**抜粋本文:**
━━━━━━━━━━━━━━━━━━━━━━━━━━━━━━
MDRT(Million Dollar Round Table)は、生命保険および金融サービス業界における高い業績を上げたプロフェッショナルたちが集まる国際的な組織です。MDRTのメンバーシップは、業績と顧客サービスの卓越性の証とされ、保険業界では非常に名誉なものとされています。しかしながら、MDRTのメンバーになるためには高いコミッション(手数料)収入が求められることから、その達成に伴う様々な問題が指摘されています。以下に、MDRTのコミッション依存問題について詳細にまとめます。
MDRTになるにはどうすればいいのですか?
2024年度MDRT入会基準では手数料ベースで¥7,547,000となっています。
- MDRTのコミッション依存問題とは
- 問題をなくすために
MDRTのコミッション依存問題とは
MDRTのメンバーシップは高いコミッション収入を基準としており、このため一部の保険代理店や営業担当者は、MDRTの資格を得るためにコミッションを重視した営業活動を行うことがあります。これは、顧客のニーズや利益を考慮せずに高額な保険商品を売り込むことを促す可能性があり、結果として顧客の利益を損なうリスクがあります。
顧客との信頼関係の損失
コミッション重視の販売は、顧客との信頼関係に悪影響を及ぼすことがあります。顧客は、自分の利益よりも営業担当者の収入を優先する姿勢を感じ取ると、信頼を失う可能性があります。これは、長期的な顧客関係の構築において重大な障害となります。
倫理的問題の発生
MDRTの基準を満たすために、営業担当者が無理な販売を行うことは倫理的な問題を引き起こします。保険業界においては、顧客の利益を第一に考えることが重要ですが、コミッションを優先するあまり、顧客の利益が二の次にされるケースが発生します。これにより、業界全体の信頼性が損なわれるリスクもあります。
━━━━━━━━━━━━━━━━━━━━━━━━━━━━━━
**記録:**

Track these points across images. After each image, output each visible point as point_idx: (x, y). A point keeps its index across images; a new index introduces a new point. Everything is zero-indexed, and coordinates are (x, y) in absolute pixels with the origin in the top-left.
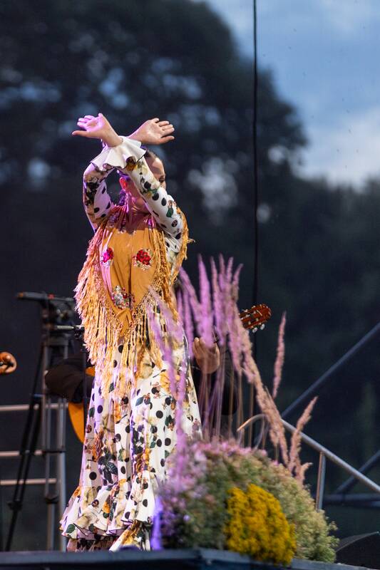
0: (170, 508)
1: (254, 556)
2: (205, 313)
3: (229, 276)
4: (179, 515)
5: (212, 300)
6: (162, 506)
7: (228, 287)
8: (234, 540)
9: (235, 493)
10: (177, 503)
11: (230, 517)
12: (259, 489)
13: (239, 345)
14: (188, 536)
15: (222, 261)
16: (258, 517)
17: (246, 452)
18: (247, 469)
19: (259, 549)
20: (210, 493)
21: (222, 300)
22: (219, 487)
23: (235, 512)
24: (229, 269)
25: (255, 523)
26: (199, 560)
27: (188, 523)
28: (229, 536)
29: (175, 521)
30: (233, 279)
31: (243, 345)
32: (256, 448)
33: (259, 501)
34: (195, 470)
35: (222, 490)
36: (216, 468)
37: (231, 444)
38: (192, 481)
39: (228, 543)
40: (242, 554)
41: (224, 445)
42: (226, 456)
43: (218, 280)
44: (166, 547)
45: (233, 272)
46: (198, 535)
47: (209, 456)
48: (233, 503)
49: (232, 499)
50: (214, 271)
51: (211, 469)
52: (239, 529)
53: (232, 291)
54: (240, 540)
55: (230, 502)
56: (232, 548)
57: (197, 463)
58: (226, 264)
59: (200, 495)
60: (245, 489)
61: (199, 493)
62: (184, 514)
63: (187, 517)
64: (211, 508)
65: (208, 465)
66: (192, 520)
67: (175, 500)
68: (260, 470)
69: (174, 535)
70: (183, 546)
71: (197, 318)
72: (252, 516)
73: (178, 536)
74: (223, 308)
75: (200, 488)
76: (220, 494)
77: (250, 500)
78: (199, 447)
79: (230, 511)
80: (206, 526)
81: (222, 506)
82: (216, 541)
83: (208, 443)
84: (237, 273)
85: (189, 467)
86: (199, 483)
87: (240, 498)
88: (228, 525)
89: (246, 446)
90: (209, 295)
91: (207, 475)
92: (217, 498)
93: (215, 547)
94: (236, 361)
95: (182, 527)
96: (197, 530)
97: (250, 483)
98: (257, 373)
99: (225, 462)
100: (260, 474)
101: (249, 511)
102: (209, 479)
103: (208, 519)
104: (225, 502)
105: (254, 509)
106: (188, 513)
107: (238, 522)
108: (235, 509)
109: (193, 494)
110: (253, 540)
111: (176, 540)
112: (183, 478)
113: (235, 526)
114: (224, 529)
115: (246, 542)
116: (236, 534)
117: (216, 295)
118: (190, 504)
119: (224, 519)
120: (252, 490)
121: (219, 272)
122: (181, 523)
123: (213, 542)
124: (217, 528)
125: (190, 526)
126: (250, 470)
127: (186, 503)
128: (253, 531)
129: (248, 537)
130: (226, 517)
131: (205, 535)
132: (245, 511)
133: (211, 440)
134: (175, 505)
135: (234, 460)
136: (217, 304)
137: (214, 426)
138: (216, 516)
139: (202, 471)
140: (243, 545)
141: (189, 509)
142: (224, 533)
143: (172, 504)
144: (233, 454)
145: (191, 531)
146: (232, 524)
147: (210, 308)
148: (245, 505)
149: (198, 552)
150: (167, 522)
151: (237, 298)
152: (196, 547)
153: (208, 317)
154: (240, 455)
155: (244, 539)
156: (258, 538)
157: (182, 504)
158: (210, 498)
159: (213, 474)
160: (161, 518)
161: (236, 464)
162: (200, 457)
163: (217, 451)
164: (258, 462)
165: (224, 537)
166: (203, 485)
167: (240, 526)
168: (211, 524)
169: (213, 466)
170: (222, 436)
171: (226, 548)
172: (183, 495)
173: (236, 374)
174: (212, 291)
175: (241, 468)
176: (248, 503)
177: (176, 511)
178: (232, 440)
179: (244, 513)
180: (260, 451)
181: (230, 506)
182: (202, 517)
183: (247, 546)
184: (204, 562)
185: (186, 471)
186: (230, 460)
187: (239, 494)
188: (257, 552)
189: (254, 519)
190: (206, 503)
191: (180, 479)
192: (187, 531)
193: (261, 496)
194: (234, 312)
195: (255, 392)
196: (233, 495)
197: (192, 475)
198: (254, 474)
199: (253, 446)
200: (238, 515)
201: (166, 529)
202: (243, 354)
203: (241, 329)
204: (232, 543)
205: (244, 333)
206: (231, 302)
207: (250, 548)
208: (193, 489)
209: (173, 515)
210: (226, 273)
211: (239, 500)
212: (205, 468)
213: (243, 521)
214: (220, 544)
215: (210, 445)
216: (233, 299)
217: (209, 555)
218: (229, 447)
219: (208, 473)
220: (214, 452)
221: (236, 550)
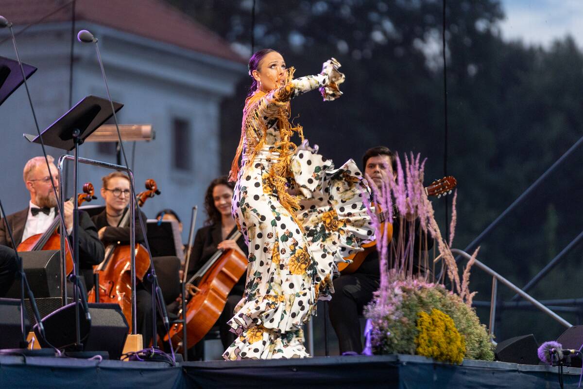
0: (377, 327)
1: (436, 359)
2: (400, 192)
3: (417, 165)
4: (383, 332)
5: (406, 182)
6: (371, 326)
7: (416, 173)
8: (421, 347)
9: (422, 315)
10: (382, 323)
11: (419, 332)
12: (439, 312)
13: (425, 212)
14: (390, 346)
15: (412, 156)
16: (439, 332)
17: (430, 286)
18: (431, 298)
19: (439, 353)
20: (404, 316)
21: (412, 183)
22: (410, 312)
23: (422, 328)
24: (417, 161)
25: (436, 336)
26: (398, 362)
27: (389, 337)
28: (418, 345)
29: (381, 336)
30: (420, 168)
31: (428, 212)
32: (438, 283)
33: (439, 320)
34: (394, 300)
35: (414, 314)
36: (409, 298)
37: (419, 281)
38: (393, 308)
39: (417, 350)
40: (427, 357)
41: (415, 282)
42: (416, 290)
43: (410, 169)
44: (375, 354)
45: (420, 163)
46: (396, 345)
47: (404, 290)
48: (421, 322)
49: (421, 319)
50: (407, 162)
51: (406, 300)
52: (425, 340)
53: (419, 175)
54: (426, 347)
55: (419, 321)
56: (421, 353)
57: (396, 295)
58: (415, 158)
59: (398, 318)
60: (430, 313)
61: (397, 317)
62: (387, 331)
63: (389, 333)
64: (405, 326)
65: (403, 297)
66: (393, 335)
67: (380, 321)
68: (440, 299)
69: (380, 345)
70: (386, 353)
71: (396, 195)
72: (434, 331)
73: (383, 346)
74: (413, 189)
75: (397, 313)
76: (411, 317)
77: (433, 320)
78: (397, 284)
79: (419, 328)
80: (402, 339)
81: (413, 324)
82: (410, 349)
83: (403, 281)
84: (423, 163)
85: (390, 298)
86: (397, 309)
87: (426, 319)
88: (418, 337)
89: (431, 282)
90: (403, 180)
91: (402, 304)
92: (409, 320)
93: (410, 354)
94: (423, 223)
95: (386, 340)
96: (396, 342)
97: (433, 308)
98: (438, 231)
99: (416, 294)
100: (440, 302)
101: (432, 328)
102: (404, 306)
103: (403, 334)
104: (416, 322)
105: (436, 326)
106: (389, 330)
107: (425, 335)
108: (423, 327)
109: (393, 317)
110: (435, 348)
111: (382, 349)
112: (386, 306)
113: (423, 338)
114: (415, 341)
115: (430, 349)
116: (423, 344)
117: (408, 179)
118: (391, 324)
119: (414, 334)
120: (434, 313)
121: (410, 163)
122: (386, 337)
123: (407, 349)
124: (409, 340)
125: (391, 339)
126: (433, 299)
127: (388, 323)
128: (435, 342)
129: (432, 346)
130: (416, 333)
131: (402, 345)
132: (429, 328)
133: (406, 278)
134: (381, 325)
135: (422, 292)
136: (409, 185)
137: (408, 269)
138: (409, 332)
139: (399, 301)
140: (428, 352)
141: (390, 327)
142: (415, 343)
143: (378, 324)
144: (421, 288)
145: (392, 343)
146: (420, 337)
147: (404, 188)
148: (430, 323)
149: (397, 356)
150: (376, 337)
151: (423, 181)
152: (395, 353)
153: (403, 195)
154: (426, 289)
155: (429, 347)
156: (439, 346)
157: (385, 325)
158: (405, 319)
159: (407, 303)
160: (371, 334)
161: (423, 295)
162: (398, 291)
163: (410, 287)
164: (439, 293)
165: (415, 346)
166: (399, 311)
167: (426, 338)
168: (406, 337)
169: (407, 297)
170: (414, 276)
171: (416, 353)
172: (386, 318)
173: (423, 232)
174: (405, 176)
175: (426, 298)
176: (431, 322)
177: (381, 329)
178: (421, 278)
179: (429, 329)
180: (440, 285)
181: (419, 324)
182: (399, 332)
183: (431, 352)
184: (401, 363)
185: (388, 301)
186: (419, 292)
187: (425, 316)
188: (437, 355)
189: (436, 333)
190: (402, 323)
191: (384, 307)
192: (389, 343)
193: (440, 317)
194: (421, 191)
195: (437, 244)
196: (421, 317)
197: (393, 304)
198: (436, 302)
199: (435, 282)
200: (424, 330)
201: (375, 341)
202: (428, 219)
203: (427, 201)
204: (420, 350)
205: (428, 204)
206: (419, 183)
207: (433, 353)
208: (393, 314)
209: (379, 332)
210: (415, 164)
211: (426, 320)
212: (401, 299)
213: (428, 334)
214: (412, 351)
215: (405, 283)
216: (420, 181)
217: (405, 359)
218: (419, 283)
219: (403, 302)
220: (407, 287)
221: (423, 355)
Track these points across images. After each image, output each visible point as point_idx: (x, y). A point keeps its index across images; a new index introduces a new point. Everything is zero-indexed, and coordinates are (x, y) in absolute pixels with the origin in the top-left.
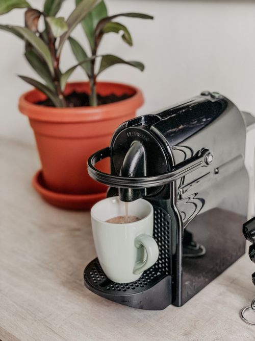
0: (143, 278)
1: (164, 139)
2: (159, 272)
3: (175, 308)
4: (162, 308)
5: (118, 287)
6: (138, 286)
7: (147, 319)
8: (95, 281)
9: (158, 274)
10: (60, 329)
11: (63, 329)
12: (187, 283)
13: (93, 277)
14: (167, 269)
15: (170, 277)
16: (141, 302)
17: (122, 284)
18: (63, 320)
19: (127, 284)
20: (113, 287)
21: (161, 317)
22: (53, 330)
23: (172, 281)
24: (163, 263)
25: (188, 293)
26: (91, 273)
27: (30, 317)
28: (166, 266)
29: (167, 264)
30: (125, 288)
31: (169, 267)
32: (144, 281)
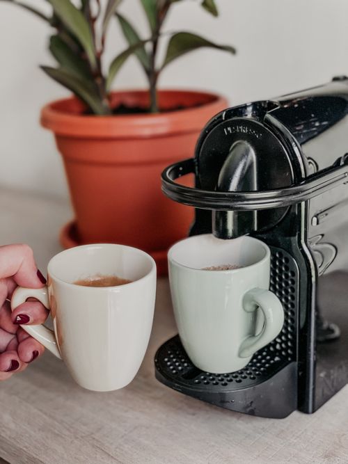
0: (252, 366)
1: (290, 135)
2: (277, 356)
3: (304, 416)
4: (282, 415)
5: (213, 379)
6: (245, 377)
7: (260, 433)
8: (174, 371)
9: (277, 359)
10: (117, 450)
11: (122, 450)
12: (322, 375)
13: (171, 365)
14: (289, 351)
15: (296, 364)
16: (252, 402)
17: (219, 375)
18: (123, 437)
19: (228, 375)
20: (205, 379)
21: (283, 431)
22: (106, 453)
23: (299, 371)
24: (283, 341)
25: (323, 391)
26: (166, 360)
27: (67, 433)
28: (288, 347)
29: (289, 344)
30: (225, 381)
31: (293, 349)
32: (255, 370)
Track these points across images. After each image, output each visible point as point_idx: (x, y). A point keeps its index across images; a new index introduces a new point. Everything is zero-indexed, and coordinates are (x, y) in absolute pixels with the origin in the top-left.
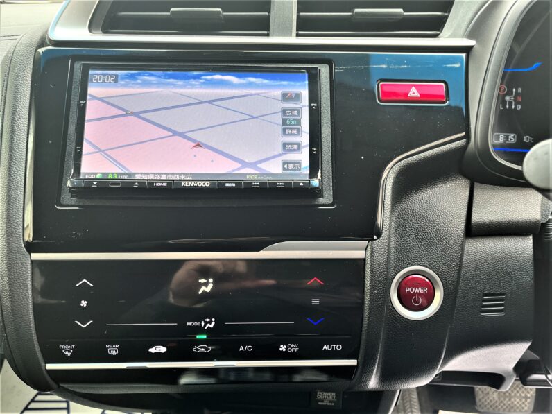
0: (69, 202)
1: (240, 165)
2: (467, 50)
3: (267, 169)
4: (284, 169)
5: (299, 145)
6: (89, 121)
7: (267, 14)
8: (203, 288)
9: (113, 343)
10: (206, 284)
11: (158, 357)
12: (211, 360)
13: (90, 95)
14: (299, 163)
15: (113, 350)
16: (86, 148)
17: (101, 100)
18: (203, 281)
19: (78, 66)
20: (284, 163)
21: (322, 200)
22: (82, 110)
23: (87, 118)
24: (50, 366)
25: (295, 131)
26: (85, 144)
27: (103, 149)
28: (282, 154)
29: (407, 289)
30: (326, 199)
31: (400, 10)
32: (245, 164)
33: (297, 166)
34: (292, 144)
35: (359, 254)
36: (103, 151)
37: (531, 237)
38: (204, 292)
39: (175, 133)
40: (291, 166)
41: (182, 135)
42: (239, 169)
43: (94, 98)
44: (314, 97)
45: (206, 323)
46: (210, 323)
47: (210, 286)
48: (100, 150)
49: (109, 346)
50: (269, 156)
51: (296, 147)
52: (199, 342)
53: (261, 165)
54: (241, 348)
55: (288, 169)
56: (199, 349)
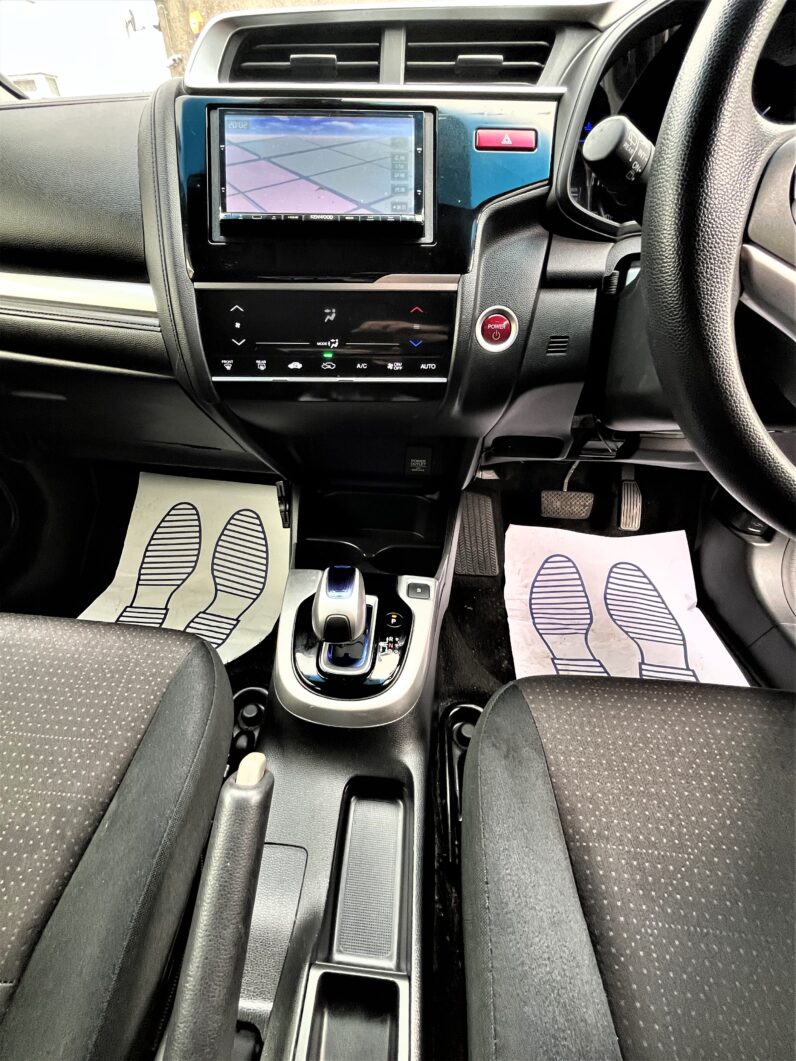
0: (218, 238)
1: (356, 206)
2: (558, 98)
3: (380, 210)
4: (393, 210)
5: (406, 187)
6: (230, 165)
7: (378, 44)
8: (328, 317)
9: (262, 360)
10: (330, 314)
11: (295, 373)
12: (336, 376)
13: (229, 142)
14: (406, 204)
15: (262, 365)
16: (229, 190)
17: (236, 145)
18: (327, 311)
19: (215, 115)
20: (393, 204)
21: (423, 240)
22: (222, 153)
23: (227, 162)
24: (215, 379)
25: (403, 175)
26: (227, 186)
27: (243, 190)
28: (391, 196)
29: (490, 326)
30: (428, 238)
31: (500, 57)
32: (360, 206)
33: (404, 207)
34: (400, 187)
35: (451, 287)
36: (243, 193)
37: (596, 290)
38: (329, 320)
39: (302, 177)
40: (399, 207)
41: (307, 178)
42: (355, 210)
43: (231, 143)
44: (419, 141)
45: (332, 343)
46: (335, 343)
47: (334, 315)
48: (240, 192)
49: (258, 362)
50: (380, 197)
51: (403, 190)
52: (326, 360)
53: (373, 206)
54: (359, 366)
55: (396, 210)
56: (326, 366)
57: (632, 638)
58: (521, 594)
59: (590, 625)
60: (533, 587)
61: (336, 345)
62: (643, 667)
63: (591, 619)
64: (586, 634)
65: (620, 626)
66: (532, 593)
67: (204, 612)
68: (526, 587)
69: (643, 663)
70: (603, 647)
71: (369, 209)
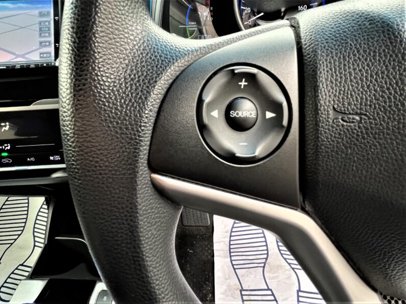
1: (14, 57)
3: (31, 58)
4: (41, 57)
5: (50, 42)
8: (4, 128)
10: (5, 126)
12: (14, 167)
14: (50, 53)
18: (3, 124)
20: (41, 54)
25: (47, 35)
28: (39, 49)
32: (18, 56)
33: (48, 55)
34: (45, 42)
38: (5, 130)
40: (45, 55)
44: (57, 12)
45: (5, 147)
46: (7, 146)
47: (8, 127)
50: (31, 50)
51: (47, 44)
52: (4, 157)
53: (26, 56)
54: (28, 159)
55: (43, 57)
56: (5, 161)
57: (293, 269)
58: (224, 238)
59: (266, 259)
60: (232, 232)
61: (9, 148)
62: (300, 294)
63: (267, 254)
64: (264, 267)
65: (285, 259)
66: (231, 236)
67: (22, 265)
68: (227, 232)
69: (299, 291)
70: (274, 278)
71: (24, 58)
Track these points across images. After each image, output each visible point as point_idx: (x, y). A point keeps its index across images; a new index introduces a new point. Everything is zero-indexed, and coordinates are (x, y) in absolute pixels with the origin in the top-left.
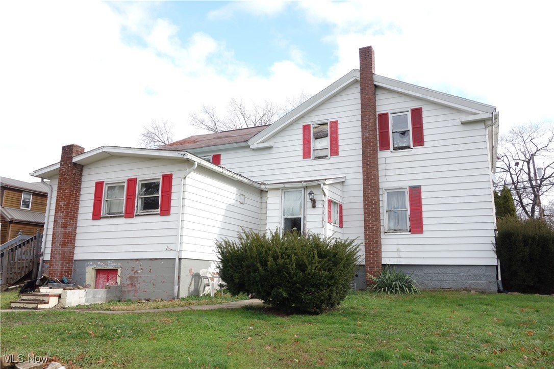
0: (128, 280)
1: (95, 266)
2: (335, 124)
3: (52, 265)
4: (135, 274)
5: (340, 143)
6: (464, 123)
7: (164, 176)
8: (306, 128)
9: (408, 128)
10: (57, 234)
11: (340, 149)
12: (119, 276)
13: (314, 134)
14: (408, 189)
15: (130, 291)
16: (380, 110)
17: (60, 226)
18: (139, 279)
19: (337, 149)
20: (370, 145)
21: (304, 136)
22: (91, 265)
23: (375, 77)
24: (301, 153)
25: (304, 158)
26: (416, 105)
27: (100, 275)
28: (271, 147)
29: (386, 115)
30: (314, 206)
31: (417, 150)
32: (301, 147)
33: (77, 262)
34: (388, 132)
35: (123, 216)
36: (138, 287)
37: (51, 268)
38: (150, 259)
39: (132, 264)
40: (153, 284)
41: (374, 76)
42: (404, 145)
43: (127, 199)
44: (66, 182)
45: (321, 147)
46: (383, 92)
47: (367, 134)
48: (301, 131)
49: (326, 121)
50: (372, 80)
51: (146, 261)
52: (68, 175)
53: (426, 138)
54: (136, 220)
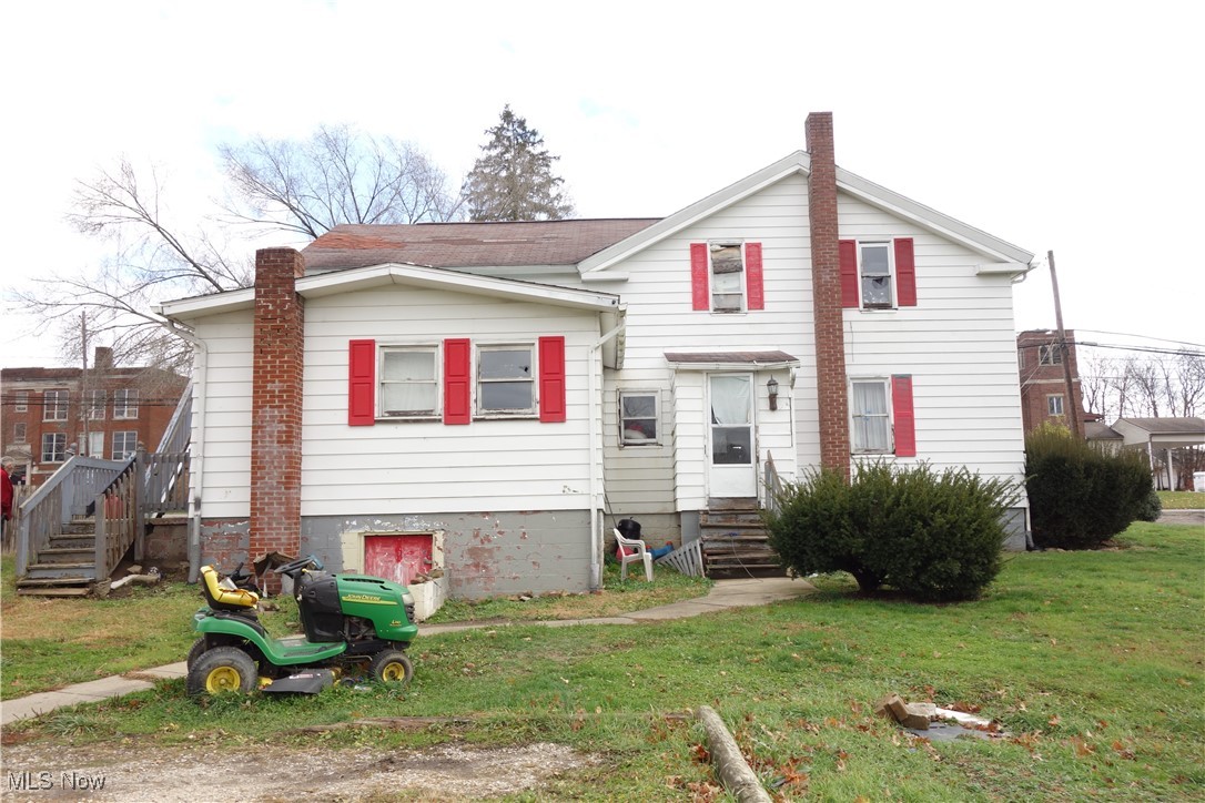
━━━━━━━━━━━━━━━━━━━━━━━━━━━━━━
MDRTのコミッション依存問題についての本文から、「MDRT(Million Dollar Round」で始まり「MDRTになるにはどうすればいいのですか?」で終わる部分を一字一句変えずに書き出せ。

**解答:**
MDRT(Million Dollar Round Table)は、生命保険および金融サービス業界における高い業績を上げたプロフェッショナルたちが集まる国際的な組織です。MDRTのメンバーシップは、業績と顧客サービスの卓越性の証とされ、保険業界では非常に名誉なものとされています。しかしながら、MDRTのメンバーになるためには高いコミッション(手数料)収入が求められることから、その達成に伴う様々な問題が指摘されています。以下に、MDRTのコミッション依存問題について詳細にまとめます。
MDRTになるにはどうすればいいのですか?